As you can see below from his open-play chances created in the Premier League both last season and this, he has gone from firing in plenty of crosses from the right of the penalty area to hardly doing so at all in 2023-24, with the majority coming from deeper areas.
Alexander-Arnold averaged 4.3 open-play crosses in 2022-23, but that is down at 2.8 per 90 this season. In fact, he has never averaged fewer than 4.1 open-play crosses per 90 across a full season in his career, though his open-play chances created aren’t noticeably lower than his career average, so he’s staying more or less as creative even though he isn’t firing the volume of crosses into the box he once was.

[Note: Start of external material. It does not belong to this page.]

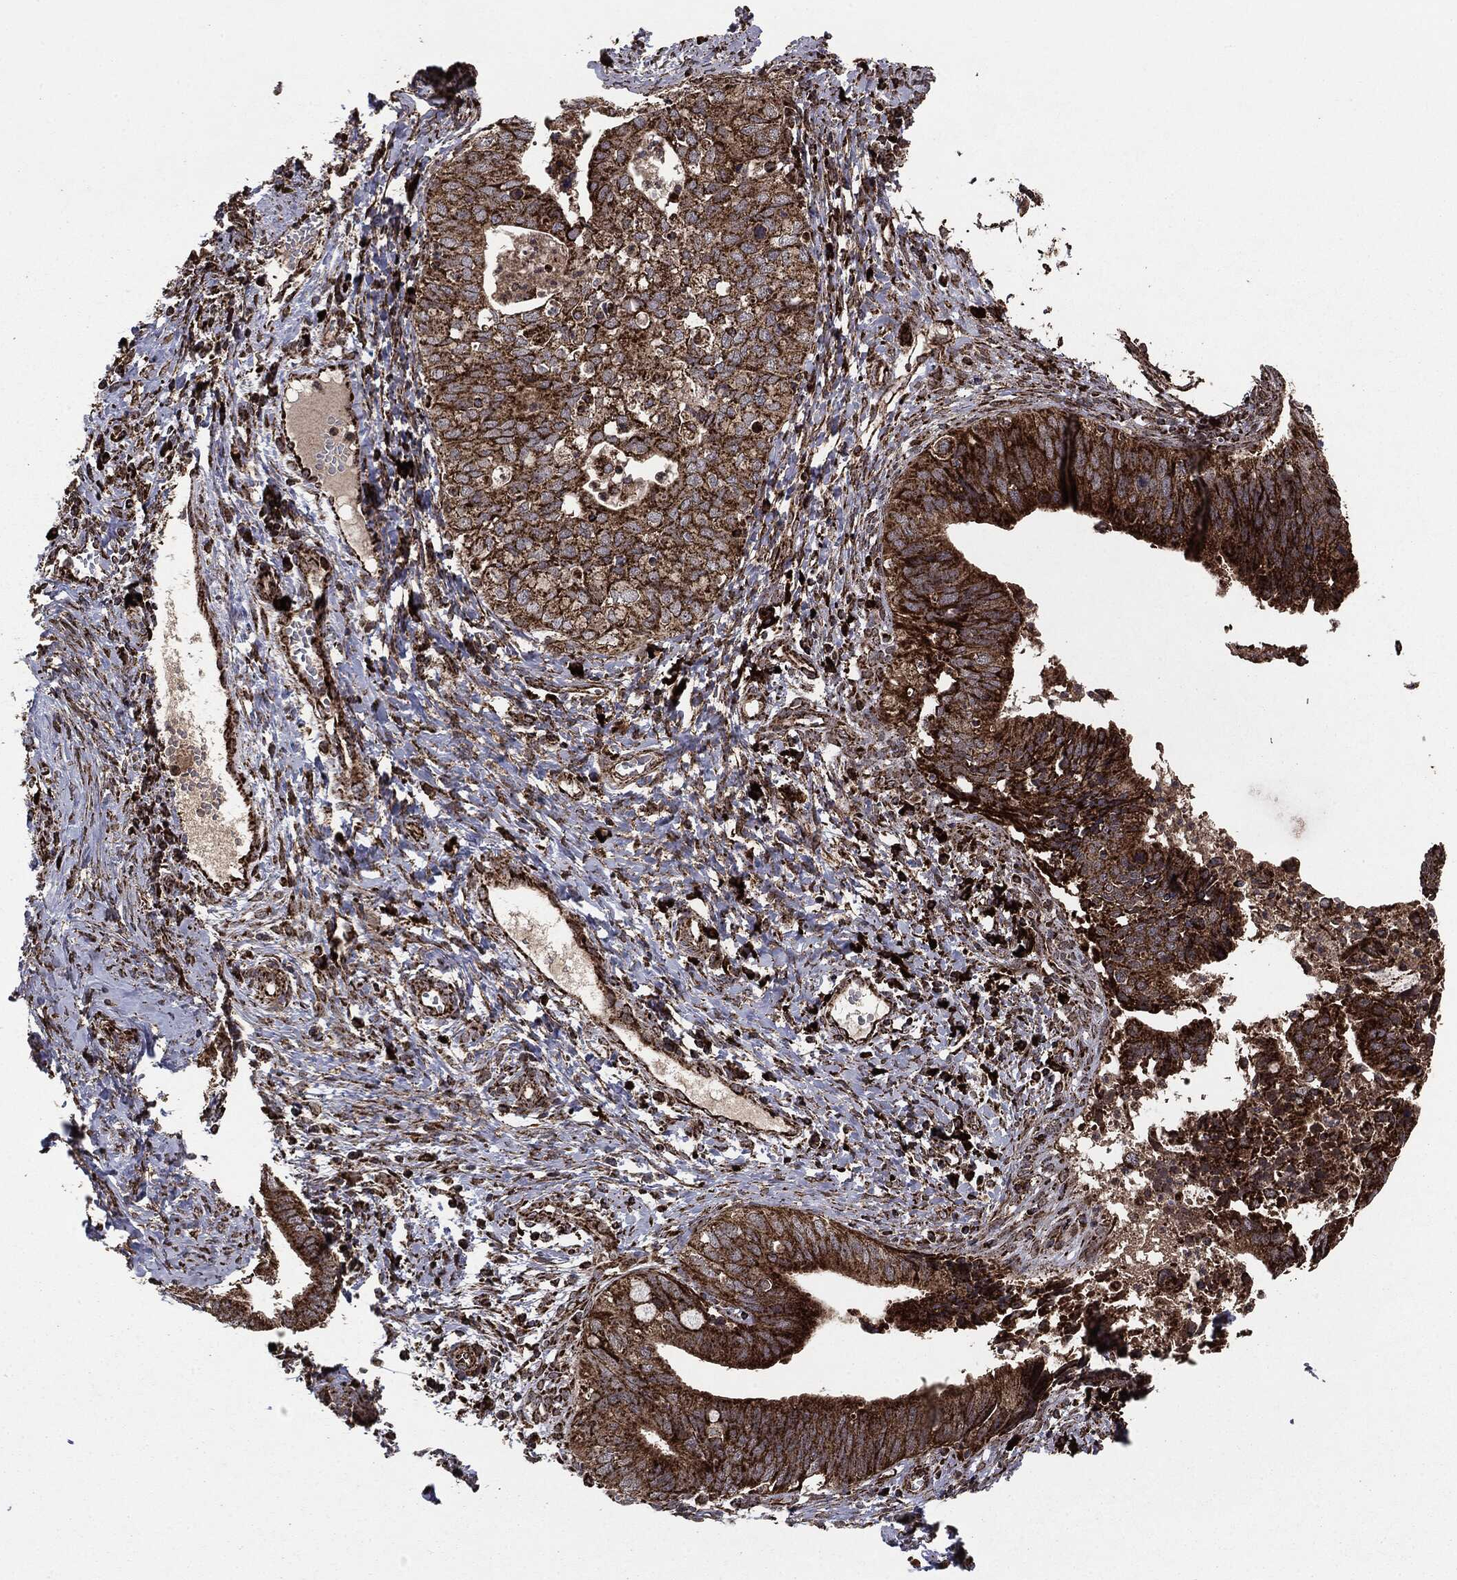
{"staining": {"intensity": "strong", "quantity": ">75%", "location": "cytoplasmic/membranous"}, "tissue": "cervical cancer", "cell_type": "Tumor cells", "image_type": "cancer", "snomed": [{"axis": "morphology", "description": "Adenocarcinoma, NOS"}, {"axis": "topography", "description": "Cervix"}], "caption": "Protein staining of cervical adenocarcinoma tissue reveals strong cytoplasmic/membranous staining in approximately >75% of tumor cells.", "gene": "MAP2K1", "patient": {"sex": "female", "age": 42}}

That could change of course, but it may also be a sign of Liverpool’s evolution under Klopp in the last couple of years, and Alexander-Arnold has had to evolve with it. Have there been teething problems? Sure, but there remains an ability that few in the game can match. That was on show when, despite Liverpool staying in the game, they had not really looked like they were about to draw level with last season’s treble winners until Alexander-Arnold ran onto Mohamed Salah’s pass, took a touch and expertly guided a shot into the far corner from a chance with an xG value of just 0.03.
Alexander-Arnold took on the vice-captaincy from the departed James Milner in the summer and said at the time: “I want to lead by example, I want to make sure that I take responsibility for what I do and how the team performs as well. It’s an amazing position to be in but there’s more responsibility on me to make sure that we succeed and we achieve the things we want to this season.”
The debate will probably rage on, but Trent Alexander-Arnold will be confident his football can continue to help metaphorically put his finger to his lips.